DREAL Normandie Service Nature et Biodiversité 

 

Objet : Projet de création d’une réserve naturelle nationale sur les falaises jurassiques du Calvados.

 

Madame, Monsieur, J’ai pris connaissance du projet de réserve naturelle nationale (RNN) dont la consultation publique a lieu du 24 août au 16 septembre : https://www.normandie.developpement-durable.gouv.fr/projet-de-creation-d-unereserve-naturelle-a4158.html .

 

Le projet de réserve peut se justifier pour améliorer la gestion et la valorisation du patrimoine géologique. J’adhère entièrement à la nécessité de protéger certains affleurements comme le stratotype et les falaises de roches dures (calcaires, grès) en zone littorale et le reste des typologies rocheuses dans les terres. MAIS, l’interdiction de collecter les fossiles soumis à l’érosion naturelle littorale dans les formations meubles (argiles, marnes, calcaires marneux) est incompréhensible. Ils seront détruits en quelques jours à quelques semaines dans tous les cas.

Entrées tirées d'une collection:
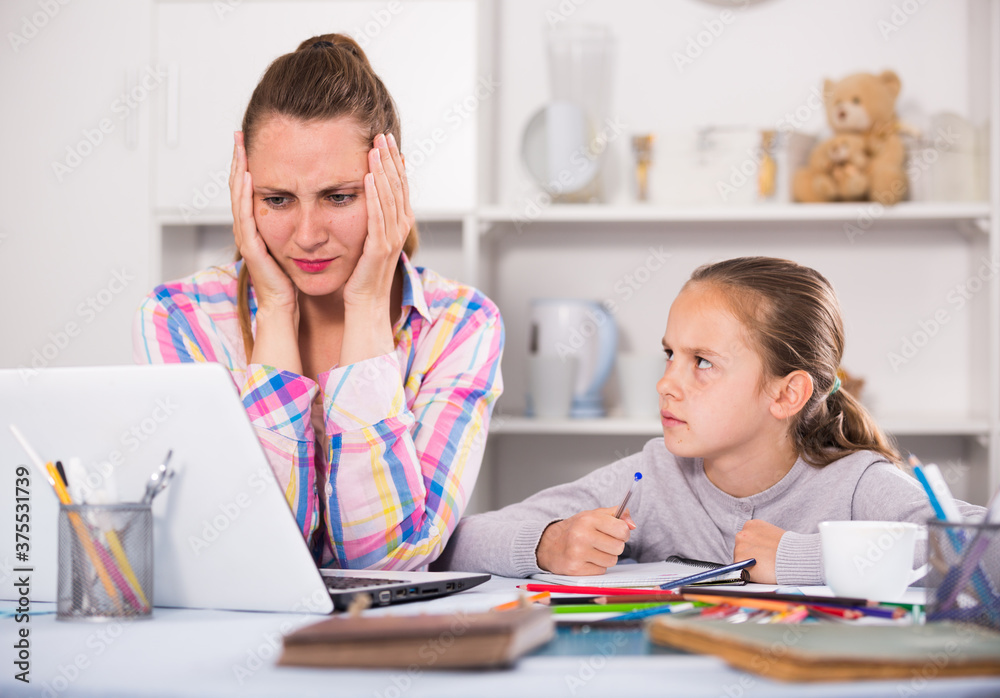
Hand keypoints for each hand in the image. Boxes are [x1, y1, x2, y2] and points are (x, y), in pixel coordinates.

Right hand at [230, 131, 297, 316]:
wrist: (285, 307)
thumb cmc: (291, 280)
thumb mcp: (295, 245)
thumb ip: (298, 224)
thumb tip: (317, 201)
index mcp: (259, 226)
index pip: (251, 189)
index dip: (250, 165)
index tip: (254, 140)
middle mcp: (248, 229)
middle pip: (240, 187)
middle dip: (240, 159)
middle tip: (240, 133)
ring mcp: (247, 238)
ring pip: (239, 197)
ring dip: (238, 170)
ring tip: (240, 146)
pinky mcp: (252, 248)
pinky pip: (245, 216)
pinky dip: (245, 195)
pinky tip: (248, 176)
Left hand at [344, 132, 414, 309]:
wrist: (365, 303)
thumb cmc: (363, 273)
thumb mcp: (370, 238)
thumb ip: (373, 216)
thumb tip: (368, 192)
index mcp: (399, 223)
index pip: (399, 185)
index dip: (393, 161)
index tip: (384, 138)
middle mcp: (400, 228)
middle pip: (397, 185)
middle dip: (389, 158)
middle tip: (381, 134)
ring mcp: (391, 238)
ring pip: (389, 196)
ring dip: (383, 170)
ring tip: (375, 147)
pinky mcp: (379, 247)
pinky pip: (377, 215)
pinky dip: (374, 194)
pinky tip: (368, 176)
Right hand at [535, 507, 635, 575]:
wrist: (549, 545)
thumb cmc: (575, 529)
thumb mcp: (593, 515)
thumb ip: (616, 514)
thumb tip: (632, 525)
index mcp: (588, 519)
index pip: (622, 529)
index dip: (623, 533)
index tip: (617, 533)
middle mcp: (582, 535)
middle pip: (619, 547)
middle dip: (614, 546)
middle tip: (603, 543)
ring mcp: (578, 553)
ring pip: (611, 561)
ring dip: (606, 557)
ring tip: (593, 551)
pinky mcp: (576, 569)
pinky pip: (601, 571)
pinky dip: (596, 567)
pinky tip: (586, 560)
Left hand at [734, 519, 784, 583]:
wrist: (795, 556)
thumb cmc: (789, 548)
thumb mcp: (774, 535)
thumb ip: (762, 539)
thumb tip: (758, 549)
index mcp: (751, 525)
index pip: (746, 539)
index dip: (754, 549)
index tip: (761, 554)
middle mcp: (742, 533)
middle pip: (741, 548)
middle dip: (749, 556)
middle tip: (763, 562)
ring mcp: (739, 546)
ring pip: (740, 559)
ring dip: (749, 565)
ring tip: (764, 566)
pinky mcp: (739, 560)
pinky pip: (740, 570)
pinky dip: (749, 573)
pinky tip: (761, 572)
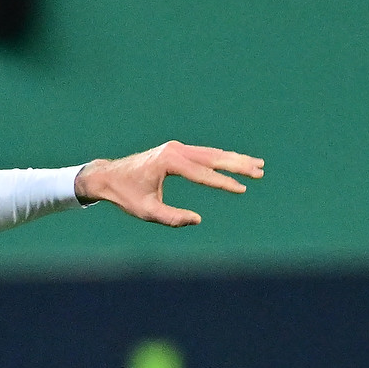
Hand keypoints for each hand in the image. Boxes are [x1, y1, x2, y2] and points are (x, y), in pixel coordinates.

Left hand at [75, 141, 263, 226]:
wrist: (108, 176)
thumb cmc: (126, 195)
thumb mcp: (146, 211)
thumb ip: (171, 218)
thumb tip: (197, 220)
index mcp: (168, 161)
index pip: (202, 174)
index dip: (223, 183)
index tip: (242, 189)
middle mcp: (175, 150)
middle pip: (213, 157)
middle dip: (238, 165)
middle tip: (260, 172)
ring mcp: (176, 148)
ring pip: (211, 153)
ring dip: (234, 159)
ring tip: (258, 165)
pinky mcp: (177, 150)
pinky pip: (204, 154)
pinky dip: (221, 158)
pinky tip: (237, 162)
--
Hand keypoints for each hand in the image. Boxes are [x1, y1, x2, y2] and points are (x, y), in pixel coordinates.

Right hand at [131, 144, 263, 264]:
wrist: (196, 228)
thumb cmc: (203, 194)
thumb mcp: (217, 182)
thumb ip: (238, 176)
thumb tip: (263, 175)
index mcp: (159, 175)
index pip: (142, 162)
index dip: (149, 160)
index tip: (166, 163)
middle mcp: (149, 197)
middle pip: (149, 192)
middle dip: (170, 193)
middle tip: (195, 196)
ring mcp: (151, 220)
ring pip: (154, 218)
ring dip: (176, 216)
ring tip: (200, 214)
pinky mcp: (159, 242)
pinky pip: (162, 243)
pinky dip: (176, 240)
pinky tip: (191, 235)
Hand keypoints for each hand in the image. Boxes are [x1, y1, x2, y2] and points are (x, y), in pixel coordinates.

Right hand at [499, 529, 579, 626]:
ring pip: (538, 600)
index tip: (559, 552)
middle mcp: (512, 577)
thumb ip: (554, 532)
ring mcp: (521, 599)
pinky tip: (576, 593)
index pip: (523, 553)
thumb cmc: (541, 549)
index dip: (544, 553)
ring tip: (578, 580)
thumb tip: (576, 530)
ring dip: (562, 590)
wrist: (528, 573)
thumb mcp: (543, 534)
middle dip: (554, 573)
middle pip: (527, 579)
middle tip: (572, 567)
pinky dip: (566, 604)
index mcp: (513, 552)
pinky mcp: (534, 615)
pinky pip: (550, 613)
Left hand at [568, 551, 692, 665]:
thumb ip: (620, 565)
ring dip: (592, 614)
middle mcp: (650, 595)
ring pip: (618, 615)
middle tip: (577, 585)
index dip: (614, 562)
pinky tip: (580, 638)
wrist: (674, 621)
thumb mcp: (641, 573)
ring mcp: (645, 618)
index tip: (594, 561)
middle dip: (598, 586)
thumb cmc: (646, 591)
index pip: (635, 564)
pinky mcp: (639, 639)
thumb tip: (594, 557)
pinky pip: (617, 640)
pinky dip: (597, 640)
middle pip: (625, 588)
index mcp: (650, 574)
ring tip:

# Consigne
Prolongez l'extrait sur le projet de réserve naturelle des falaises du Calvados en reprenant après sa dernière phrase.

# Réponse
Le ramassage des fossiles sur l’estran est une pratique historique depuis plus de 200 ans qui contribue : - à la renommée nationale et internationale du site, - à l’attrait touristique de la côte,

- à la diffusion des sciences participatives,

- à une sensibilisation ludique aux sciences naturelle pour des jeunes générations qui ont besoin de se confronter au réel pour lutter contre les pseudosciences et idéologies,

- à l’émerveillement de la découverte,

- à l’émergence de vocations scientifiques et naturalistes,

- à des sauvetages de fossiles qui pourront être exploités scientifiquement,

- à la sécurité et à l’observation de l’évolution du site du fait de la vigilance des amateurs qui signalent les anomalies (failles, glissements, obus, cordages…).

 

Interdire la collecte des fossiles soumis à l’érosion naturelle dans les formations meubles revient à protéger leur destruction et empêcher de nouvelles découvertes scientifiques ! C’est contraire à la démarche d’une réserve naturelle et à la préservation du patrimoine géologique.

 

Je demande à ce que les réserves naturelles françaises littorales prennent en compte la nature lithologique et la détérioration des éléments contenus (minéraux, fossiles) dans leur gestion en permettant la collecte dans les coulées, blocs éboulés ainsi que sur les estrans soumis à l’érosion marine (matériel réduit au marteau-burin et prélèvements modérés).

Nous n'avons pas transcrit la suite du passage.